**WORK TO COMPLETE**
For the listing that follows, give again exactly the lines from the one with "7. **About Page Hero**" to the one with "This Prediction Model", including both.

**INFORMATION PROVIDED**
%%
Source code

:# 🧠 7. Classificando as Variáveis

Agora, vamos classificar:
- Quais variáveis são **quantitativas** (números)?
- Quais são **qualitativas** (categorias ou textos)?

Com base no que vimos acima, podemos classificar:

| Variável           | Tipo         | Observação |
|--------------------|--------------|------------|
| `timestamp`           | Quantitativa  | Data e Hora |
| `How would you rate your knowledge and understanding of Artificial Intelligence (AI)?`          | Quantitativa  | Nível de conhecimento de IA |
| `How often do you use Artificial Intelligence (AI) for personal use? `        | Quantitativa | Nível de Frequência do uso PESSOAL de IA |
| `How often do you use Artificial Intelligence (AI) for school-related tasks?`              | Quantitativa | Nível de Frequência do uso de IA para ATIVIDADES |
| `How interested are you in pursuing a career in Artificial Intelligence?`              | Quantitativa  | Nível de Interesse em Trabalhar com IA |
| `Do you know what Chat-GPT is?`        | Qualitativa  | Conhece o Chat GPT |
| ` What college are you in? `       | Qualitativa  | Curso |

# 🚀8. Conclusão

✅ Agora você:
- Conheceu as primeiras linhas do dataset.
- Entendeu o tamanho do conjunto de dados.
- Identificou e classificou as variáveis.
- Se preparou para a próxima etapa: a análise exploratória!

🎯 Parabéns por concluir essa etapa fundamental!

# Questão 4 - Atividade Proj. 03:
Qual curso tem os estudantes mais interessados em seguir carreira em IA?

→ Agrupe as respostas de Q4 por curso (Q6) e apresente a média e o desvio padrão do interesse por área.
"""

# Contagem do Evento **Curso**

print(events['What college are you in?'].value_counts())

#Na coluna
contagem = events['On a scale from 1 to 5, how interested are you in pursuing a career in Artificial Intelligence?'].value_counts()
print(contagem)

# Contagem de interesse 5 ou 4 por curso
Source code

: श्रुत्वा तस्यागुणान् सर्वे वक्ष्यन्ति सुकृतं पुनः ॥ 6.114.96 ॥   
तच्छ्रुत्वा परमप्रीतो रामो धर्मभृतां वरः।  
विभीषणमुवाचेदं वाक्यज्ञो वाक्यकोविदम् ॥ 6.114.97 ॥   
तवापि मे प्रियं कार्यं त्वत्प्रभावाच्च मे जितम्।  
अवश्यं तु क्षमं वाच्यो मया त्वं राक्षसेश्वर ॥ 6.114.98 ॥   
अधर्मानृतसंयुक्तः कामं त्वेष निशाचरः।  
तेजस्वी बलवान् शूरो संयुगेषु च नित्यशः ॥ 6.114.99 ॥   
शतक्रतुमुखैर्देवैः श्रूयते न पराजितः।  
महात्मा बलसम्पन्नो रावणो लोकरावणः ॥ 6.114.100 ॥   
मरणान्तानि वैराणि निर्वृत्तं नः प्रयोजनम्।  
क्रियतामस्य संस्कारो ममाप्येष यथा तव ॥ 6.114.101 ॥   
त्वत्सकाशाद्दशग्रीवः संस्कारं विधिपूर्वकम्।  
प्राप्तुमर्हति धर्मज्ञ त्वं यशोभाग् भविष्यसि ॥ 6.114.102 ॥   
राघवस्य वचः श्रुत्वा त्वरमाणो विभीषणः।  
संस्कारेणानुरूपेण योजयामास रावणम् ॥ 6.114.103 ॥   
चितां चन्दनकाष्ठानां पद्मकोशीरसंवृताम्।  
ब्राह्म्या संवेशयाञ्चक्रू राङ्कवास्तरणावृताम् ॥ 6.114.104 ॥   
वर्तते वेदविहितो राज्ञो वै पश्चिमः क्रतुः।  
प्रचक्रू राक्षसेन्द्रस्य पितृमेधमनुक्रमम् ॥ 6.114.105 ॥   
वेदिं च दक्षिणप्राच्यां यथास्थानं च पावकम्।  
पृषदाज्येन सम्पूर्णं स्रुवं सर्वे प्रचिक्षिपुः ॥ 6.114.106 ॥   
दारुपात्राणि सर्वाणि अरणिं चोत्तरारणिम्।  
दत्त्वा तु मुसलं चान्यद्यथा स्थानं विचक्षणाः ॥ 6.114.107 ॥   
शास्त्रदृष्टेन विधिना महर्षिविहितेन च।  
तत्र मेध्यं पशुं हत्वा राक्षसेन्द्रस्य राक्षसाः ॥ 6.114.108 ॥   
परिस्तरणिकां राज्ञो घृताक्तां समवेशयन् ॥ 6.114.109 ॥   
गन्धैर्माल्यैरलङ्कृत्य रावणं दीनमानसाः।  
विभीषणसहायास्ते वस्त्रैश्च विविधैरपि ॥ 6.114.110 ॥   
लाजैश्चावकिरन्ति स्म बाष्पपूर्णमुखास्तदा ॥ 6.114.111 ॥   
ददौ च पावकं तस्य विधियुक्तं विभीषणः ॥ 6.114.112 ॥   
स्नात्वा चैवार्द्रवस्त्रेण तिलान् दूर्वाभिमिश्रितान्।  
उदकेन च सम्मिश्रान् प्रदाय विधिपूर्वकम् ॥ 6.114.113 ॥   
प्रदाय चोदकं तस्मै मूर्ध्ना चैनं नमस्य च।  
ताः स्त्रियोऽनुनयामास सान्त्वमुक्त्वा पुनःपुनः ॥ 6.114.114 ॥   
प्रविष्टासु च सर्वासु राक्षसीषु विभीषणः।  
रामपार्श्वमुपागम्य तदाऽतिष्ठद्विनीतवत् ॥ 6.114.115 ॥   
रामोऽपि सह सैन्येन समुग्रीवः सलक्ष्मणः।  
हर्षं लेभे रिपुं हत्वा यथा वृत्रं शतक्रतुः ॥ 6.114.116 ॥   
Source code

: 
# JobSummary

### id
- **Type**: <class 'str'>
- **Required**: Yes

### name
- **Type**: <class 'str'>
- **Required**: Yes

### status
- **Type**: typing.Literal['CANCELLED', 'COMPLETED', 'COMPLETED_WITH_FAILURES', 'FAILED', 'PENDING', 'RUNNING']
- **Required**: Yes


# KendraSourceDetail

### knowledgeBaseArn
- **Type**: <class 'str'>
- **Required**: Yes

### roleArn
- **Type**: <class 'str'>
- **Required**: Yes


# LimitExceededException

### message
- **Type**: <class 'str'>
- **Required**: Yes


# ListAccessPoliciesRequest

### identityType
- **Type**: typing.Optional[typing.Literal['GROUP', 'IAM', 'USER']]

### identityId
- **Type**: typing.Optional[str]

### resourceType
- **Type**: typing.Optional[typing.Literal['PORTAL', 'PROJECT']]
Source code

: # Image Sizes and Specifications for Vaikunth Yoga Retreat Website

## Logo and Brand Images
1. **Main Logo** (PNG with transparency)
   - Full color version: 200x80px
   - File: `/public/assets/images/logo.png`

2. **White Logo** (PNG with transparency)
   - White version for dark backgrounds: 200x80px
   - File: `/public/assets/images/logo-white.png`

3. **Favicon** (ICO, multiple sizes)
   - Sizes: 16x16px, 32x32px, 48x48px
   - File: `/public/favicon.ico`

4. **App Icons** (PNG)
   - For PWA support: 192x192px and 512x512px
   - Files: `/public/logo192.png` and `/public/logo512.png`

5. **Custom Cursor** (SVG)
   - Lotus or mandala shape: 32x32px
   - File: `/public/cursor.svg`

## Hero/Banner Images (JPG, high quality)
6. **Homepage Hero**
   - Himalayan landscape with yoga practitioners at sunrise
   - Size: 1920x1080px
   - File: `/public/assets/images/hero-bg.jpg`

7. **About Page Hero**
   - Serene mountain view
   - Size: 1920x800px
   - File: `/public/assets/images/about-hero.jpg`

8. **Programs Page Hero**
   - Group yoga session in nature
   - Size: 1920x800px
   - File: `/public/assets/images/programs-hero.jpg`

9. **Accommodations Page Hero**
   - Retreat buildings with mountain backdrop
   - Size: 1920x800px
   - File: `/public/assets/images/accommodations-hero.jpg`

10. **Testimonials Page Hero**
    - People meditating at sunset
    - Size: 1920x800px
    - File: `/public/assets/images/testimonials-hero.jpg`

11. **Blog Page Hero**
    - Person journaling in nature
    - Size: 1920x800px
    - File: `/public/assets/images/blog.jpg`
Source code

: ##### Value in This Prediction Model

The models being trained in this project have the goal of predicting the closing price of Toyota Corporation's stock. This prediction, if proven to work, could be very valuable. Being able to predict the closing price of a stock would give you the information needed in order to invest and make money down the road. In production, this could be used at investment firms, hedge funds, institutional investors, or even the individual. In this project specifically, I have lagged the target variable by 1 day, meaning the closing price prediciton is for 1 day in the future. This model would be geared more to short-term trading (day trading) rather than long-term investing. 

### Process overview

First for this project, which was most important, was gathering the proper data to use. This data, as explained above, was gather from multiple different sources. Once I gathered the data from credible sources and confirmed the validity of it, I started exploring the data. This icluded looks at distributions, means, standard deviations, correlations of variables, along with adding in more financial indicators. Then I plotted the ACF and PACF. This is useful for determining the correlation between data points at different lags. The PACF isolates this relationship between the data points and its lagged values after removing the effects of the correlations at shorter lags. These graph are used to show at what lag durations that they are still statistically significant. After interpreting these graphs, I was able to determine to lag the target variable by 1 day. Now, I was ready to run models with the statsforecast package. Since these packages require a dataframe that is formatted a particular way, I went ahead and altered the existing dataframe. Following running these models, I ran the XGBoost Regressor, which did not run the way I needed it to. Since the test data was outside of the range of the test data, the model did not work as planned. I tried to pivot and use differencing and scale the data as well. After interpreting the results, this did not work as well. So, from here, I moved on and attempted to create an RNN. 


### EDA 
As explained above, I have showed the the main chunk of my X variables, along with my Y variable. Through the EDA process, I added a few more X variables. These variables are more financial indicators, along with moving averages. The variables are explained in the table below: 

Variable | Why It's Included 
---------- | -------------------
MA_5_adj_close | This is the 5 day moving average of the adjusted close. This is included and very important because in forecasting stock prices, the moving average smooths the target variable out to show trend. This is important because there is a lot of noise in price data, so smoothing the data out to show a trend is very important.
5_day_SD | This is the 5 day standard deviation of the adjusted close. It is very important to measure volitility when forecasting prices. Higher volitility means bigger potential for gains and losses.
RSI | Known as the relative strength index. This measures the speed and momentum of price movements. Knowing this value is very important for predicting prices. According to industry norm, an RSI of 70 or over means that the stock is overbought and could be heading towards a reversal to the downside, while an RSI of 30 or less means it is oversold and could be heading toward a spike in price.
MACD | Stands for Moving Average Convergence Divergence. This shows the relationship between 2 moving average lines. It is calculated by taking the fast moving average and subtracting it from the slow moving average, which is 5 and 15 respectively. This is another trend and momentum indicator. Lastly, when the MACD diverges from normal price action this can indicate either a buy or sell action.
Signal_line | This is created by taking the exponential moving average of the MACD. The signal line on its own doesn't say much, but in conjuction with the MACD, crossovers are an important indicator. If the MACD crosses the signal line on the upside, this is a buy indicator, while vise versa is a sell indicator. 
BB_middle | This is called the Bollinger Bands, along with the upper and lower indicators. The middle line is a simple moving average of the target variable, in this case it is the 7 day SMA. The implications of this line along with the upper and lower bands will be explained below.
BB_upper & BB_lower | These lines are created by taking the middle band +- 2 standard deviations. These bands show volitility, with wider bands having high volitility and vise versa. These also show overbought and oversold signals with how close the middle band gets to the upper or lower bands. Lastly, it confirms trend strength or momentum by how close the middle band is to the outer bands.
%%
**SOLUTION TO THIS EXERCISE**
7. **About Page Hero**
   - Serene mountain view
   - Size: 1920x800px
   - File: `/public/assets/images/about-hero.jpg`

8. **Programs Page Hero**
   - Group yoga session in nature
   - Size: 1920x800px
   - File: `/public/assets/images/programs-hero.jpg`

9. **Accommodations Page Hero**
   - Retreat buildings with mountain backdrop
   - Size: 1920x800px
   - File: `/public/assets/images/accommodations-hero.jpg`

10. **Testimonials Page Hero**
    - People meditating at sunset
    - Size: 1920x800px
    - File: `/public/assets/images/testimonials-hero.jpg`

11. **Blog Page Hero**
    - Person journaling in nature
    - Size: 1920x800px
    - File: `/public/assets/images/blog.jpg`
Source code

: ##### Value in This Prediction Model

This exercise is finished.